Der Begriff der Befreiung sollte über die Fixierung auf die Vergangenheit hinweghelfen

Von Alfred Grosser

Die Diskussion um den 8. Mai wäre nicht so schwierig, wenn sie nicht mit der gesamten deutschen Problematik von heute verbunden wäre. Die Fragen nach Feiern oder Nicht-Feiern, nach dem Was-Feiern und dem Mit-wem-Feiern sollten eigentlich nicht so schwer zu beantworten sein. Sie sind es jedoch, denn die Antworten zeigen, daß die Vergangenheit die deutsche Gegenwart viel direkter und entscheidender bestimmt als die britische, die französische und die italienische.

Den Bürgern der Bundesrepublik sollte klar sein, was Bundespräsident Scheel in seiner Rede zum 30. Jahrestag gesagt hat: „Am 8. Mai 1945 brach das nationalsozialistische Regime endgültig zusammen. Wir wurden von einem furchtbaren Joch befreit, von Krieg, Mord, Knechtschaft und Barbarei. Und wir atmeten auf, als das Ende kam ... Aber am 8. Mai fiel nicht nur die Hitler-Diktatur, es fiel auch das Deutsche Reich. Das Deutsche Reich war kein Werk Hitlers. Es war der Staat der Deutschen.“ Also: Befreiung und nationale Katastrophe zugleich.

Der Begriff der Befreiung sollte zu einem gemeinsamen Feiern führen – gemeinsam besonders mit Frankreich. Dies erlaubt, ja fordert sogar die französische Verfassung.
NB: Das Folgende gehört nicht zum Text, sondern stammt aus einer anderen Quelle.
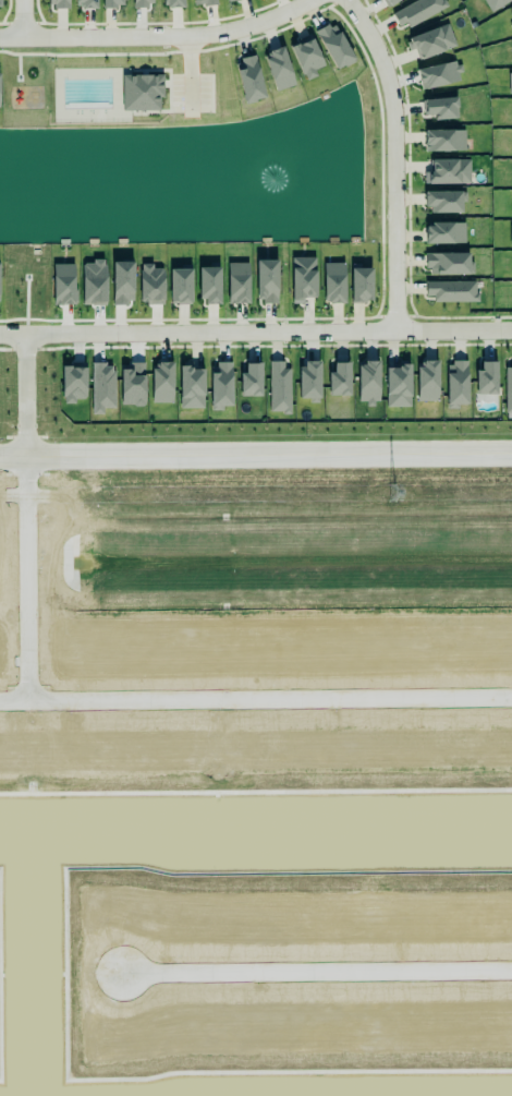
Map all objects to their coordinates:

Deren Präambel lautet: „Au lendemain de la victoire remportee ... sur les regimes qui ont tente d’asservir et de degrader la personne humaine“ – der Sieg ist nicht über die deutsche Nation oder das deutsche Volk errungen worden, sondern über ein Menschen versklavendes und entwürdigendes Regime. Dieses Regime hat Hunderttausende von Deutschen umgebracht oder in KZs gesteckt und Tausende von Franzosen als Mittäter gehabt. Die Wiedergeburt der Freiheit ist wirklich gemeinsam zu feiern.

Das heißt allerdings, daß man anerkennt, wie es alle Bundespräsidenten und Bundeskanzler getan haben, daß die deutsche Katastrophe schon 1933 begonnen hat und nicht erst 1945. Das schmerzt viele Deutsche, nicht nur aus schlechten Gründen (man will an den Konsequenzen nicht zu tragen haben), sondern auch aus sehr verständlichen Erwägungen. Zum 30. Januar 1973 brachte die Frankfurter Allgemeine eine sehr treffende Karikatur: Durch das Brandenburger Tor zog ein Fackelzug von SA und HJ; ihnen folgte die Rote Armee auf den Fersen.

Die Rote Armee von Hitlers Kriegslüsternheit hereinbeschworen: Ja. Die Rote Armee aber als Symbol der Befreiung? Das sowjetische Volk war von Hitler befreit – aber frei war es nicht. Frei ist auch nicht das Volk in der DDR. Und das deutsche Volk in Pommern und Schlesien durfte 1945 gewiß nicht eine neue Freiheit in seiner Heimat genießen.